• _TO-DO LIST_:
(1) Extract verbatim the passage of the forum thread on AI hype between "C.f. Kindred.ai" and "lot with it...", inclusive.
(2) Extend the forum thread on AI hype past its final line, picking up from where it stops.

• _EXTRACTED TEXT_:

Not just evolution but also infancy.

thisisit · on Sept 29, 2017

Here's an article by Gartner (credits to original poster ooOOoo): https://www.gartner.com/smarterwithgartner/top-trends-in-the...

As per Gartner - Deep Learning and ML is near the peak of the Hype Cycle, nearing trough of disillusionment.

dredmorbius · on Sept 30, 2017

The Gartner Hype Cycle seems to produce a heck of a lot of standing waves. Technologies which remain at the same point for years, sometimes decades.

https://www.linkedin.com/pulse/8-lessons-from-20-years-hype-...

Though with all they hype AI/ML is getting, it would hardly surprise me if there were some great degree of disillusionment.

mikeash · on Sept 29, 2017

Nature succeeded in creating human-level intelligence with one trick and no understanding, so clearly it can be done. It did take a while though. More tricks and more understanding would probably help speed things up.

amelius · on Sept 29, 2017

It didn't just take a while. It also took a lot of resources.

And perhaps strong AI can only evolve if the agents can interact in a world that is as complicated as ours.

abrichr · on Sept 29, 2017

C.f. Kindred.ai

inciampati · on Sept 30, 2017

The "one trick" is evolution. Interestingly, that is a field of ML that is currently relatively ignored. I'm hearing people make similar arguments about evolutionary patterns for ML that were once applied to neural networks. There isn't enough compute. It is too hard to consider using evolutionary patterns. The state of the field expressed at conferences is sad. Etc.

Upvoter33 · on Sept 29, 2017

This article matches a lot of my thoughts on this topic too. There is a huge hype wave that will soon crash (alas), and it will take down a lot with it...

wvenable · on Sept 29, 2017

I disagree. Practically all breakthroughs in computing science were always 30 years old when they finally became common and useful parts of everyday society. If the breakthrough of modern AI is just as old and we're just now seeing it implemented everywhere, that's not a sign of a crash.

moxious · on Sept 29, 2017

What do you see as the basic design of modern AI?

The 30 year old discipline of symbolic AI doesn't have much to do with today's statistical AI.

• _EXCERPTED DATA_:

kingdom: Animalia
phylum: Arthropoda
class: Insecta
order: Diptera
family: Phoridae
---
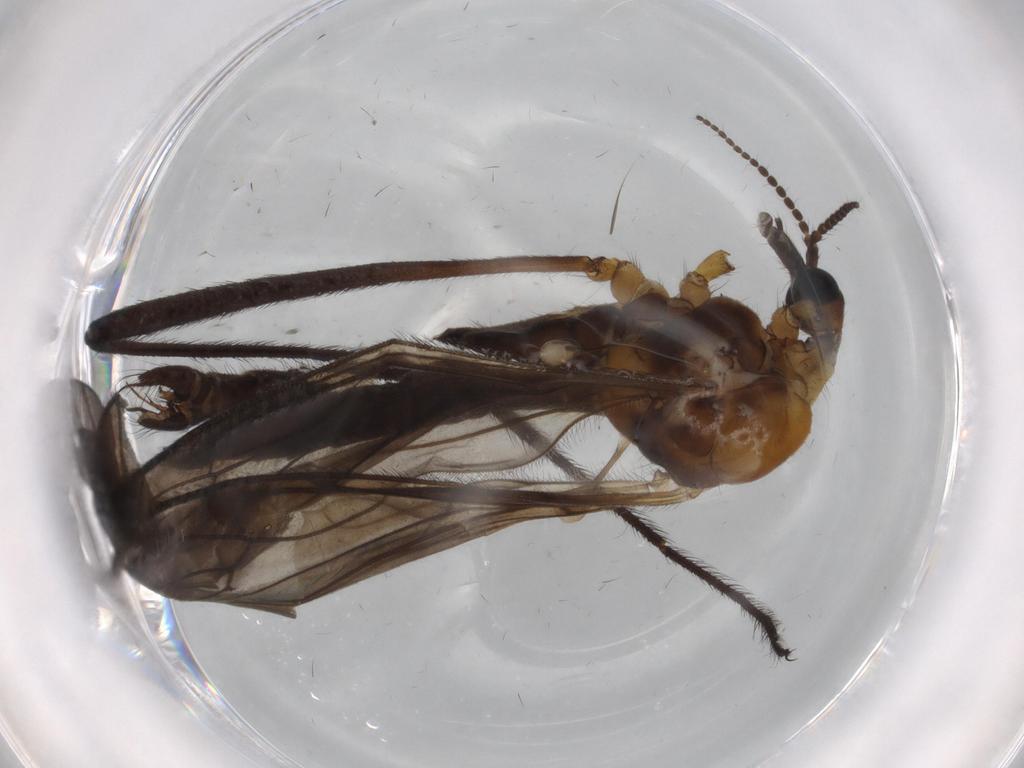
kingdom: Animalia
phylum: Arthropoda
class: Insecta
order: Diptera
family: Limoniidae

• _SOLVED TASKS_:
(1)
C.f. Kindred.ai

inciampati · on Sept 30, 2017

The "one trick" is evolution. Interestingly, that is a field of ML that is currently relatively ignored. I'm hearing people make similar arguments about evolutionary patterns for ML that were once applied to neural networks. There isn't enough compute. It is too hard to consider using evolutionary patterns. The state of the field expressed at conferences is sad. Etc.

Upvoter33 · on Sept 29, 2017

This article matches a lot of my thoughts on this topic too. There is a huge hype wave that will soon crash (alas), and it will take down a lot with it...

(2)
fjsolwmv · on Sept 29, 2017

Symbolic AI and statistical AI are both over 50 years old.

https://en.m.wikipedia.org/wiki/Perceptron

Statical AI was delayed in practice because it was far more expensive than symbolic AI.

zardo · on Sept 29, 2017

Symbolic AI is closer to 60 years old. Many of the fundamental concepts of the current wave are 30 years old.

wvenable · on Sept 29, 2017

I'm just taking the article on face value; from the very first line: "Just about every AI advance you’ve heard of depends on a breakthrough that’s three decades old."

mannykannot · on Sept 29, 2017

I think the issue is whether there is anything else in the pipeline - though it's hard to tell until it comes out of the pipe, so to speak. Back-propagation revived neural networks for a while, but wasn't there a period between then and now when they were thought to have almost exhausted their potential?

vtange · on Sept 29, 2017

Any keyword that is depended on to move money will see hype waves, surfs and crashes. We are seeing/saw it with crypto, it is no different with AI.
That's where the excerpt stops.